Preferred shares, somewhat like bonds, do not change in value so much with the fortunes of the company, because they carry largely fixed payments (dividends playing the role of bond interest). There is some risk of default if the company does poorly, but no huge upside if the company does well. They are considered conservative investments.
Common shares, by contrast, represent an investment in the true economic value of the company. On the downside, common shares will become worthless before the company gets to the point of not being able to pay its bondholders and preferred shareholders. Conversely, common shares will undergo the lion's share of the appreciation if the company's profits grow rapidly.
The relevance of "leverage" may be clearer if we start from the more familiar case of bonds (debt). If a company has $10 billion in assets (marked to market, not book value), $9 billion in debt to bondholders, and $1 billion in equity of common shareholders (market capitalization), then this is a case of "top-heavy structure", corresponding to 10:1 leverage.

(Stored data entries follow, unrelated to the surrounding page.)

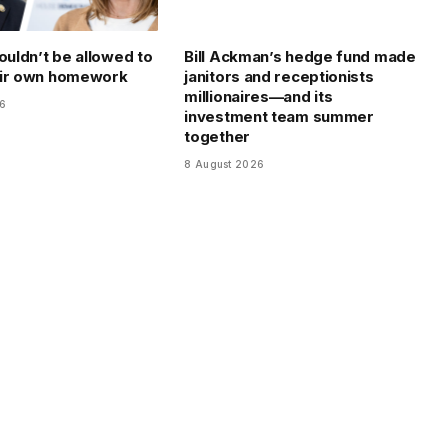
ouldn’t be allowed to
Bill Ackman’s hedge fund made
eir own homework
janitors and receptionists
millionaires—and its
26
investment team summer
together
8 August 2026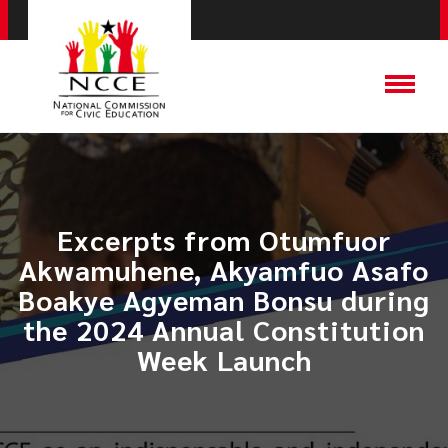
Excerpts from Otumfuor
Akwamuhene, Akyamfuo Asafo
Boakye Agyeman Bonsu during
the 2024 Annual Constitution
Week Launch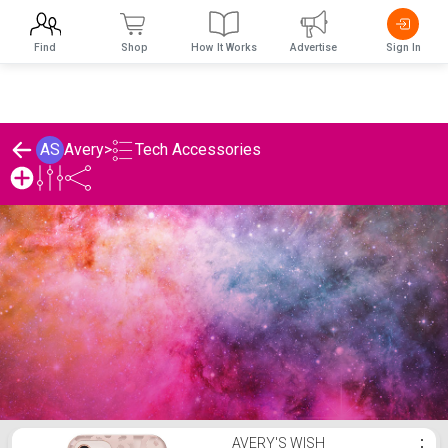
Find
Shop
How It Works
Advertise
Sign In
Tech Accessories
AS
Avery
>
Avery's Tech Accessories List
AVERY'S WISH
⋮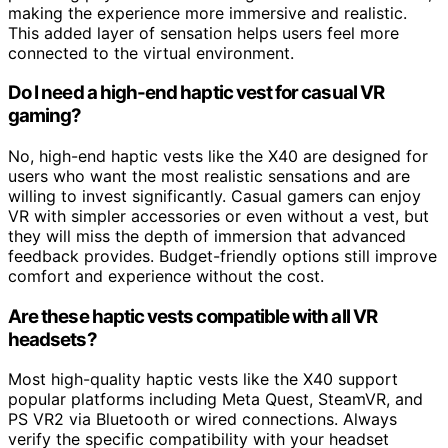
making the experience more immersive and realistic.
This added layer of sensation helps users feel more
connected to the virtual environment.
Do I need a high-end haptic vest for casual VR
gaming?
No, high-end haptic vests like the X40 are designed for
users who want the most realistic sensations and are
willing to invest significantly. Casual gamers can enjoy
VR with simpler accessories or even without a vest, but
they will miss the depth of immersion that advanced
feedback provides. Budget-friendly options still improve
comfort and experience without the cost.
Are these haptic vests compatible with all VR
headsets?
Most high-quality haptic vests like the X40 support
popular platforms including Meta Quest, SteamVR, and
PS VR2 via Bluetooth or wired connections. Always
verify the specific compatibility with your headset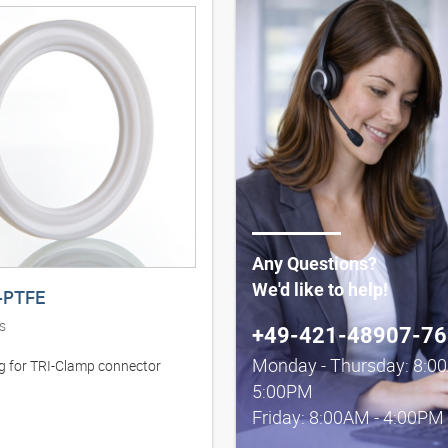
Any Questions?
We'd like to help!
-PTFE
s
+49-421-48907-76
Monday - Thursday: 8:0
ng for TRI-Clamp connector
5:00PM
Friday: 8:00AM - 4:00PM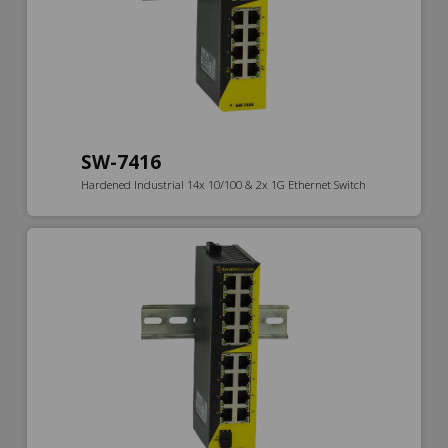
SW-7416
Hardened Industrial 14x 10/100 & 2x 1G Ethernet Switch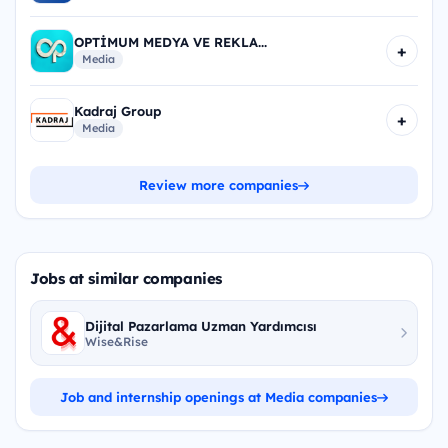
OPTİMUM MEDYA VE REKLA...
+
Media
Kadraj Group
+
Media
Review more companies
Jobs at similar companies
Dijital Pazarlama Uzman Yardımcısı
Wise&Rise
Job and internship openings at Media companies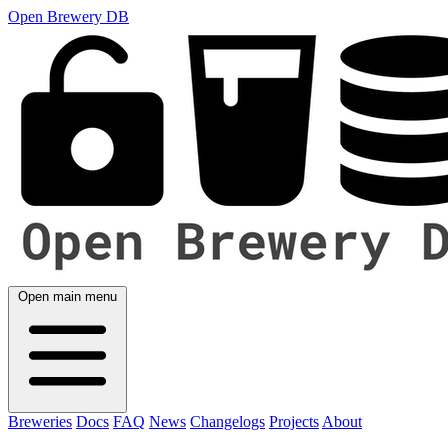
Open Brewery DB
Open main menu
Breweries
Docs
FAQ
News
Changelogs
Projects
About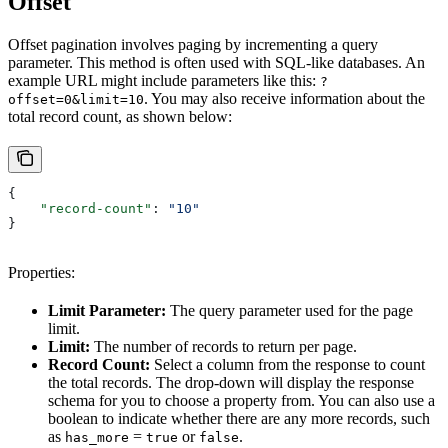
Offset
Offset pagination involves paging by incrementing a query
parameter. This method is often used with SQL-like databases. An
example URL might include parameters like this:
?
. You may also receive information about the
offset=0&limit=10
total record count, as shown below:
{
    "record-count"
: 
"10"
}
Properties:
Limit Parameter:
The query parameter used for the page
limit.
Limit:
The number of records to return per page.
Record Count:
Select a column from the response to count
the total records. The drop-down will display the response
schema for you to choose a property from. You can also use a
boolean to indicate whether there are any more records, such
as
=
or
.
has_more
true
false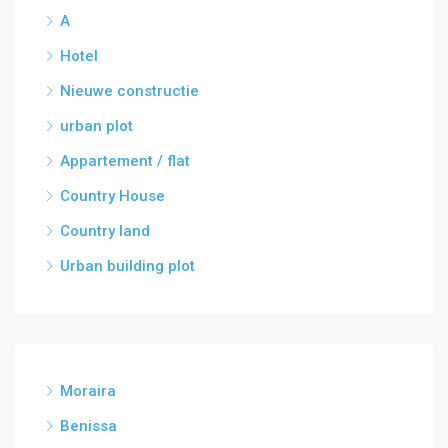
A
Hotel
Nieuwe constructie
urban plot
Appartement / flat
Country House
Country land
Urban building plot
Moraira
Benissa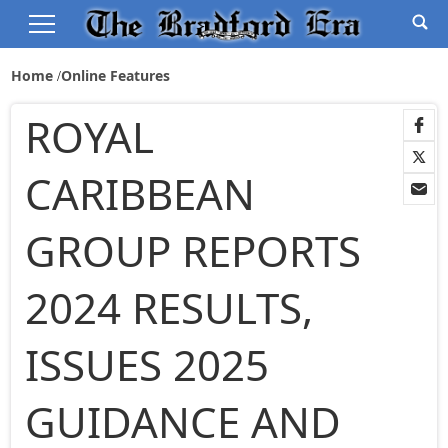
Home
Online Features
ROYAL
CARIBBEAN
GROUP REPORTS
2024 RESULTS,
ISSUES 2025
GUIDANCE AND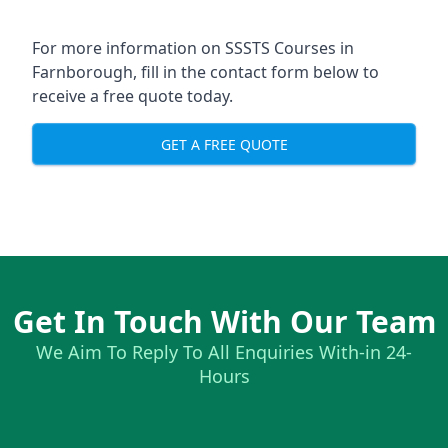
For more information on SSSTS Courses in
Farnborough, fill in the contact form below to
receive a free quote today.
GET A FREE QUOTE
Get In Touch With Our Team
We Aim To Reply To All Enquiries With-in 24-
Hours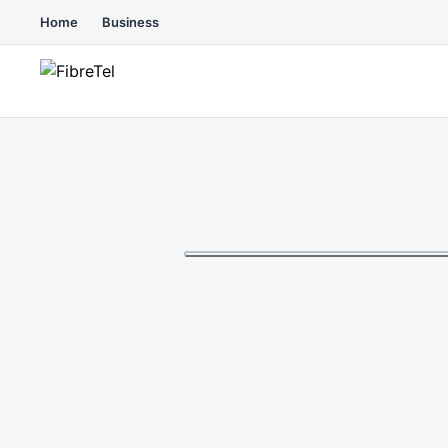
Home
Business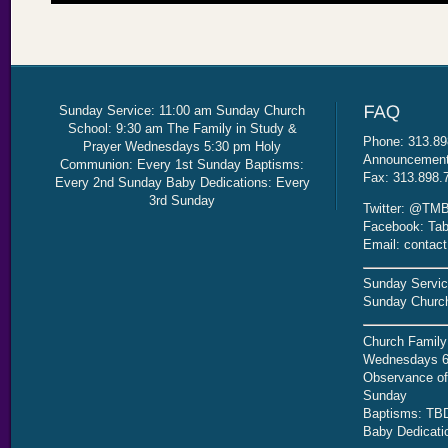
Sunday Service: 11:00 am Sunday Church
School: 9:30 am The Family in Study &
Phone: 313.89
Prayer Wednesdays 5:30 pm Holy
Announcement 
Communion: Every 1st Sunday Baptisms:
Fax: 313.898.
Every 2nd Sunday Baby Dedications: Every
3rd Sunday
Twitter: @TMB
Facebook: Tab
Email: contac
Sunday Servic
Sunday Church
Church Family
Wednesdays 6
Observance of 
Sunday
Baptisms: TB
Baby Dedicati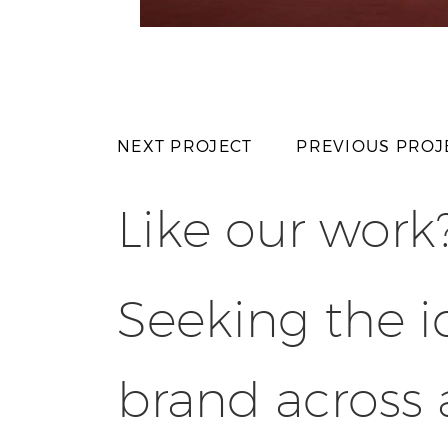
NEXT PROJECT
PREVIOUS PROJ
Like our work
Seeking the i
brand across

These common shares are high-risk, high-return. If the economic value of the company's assets increases by only 10% to $11 billion, then the market value of the common shares increases by 100% from $1 billion to $2 billion (the debt is not immediately affected and remains at $9 billion). This is the "huge speculative profit". It is similar to an individual investor buying stock on margin, but here the company itself is leveraged.
Preferred shares may be less familiar, but are like a "junior", slightly riskier version of bonds and play a similar role in creating leverage.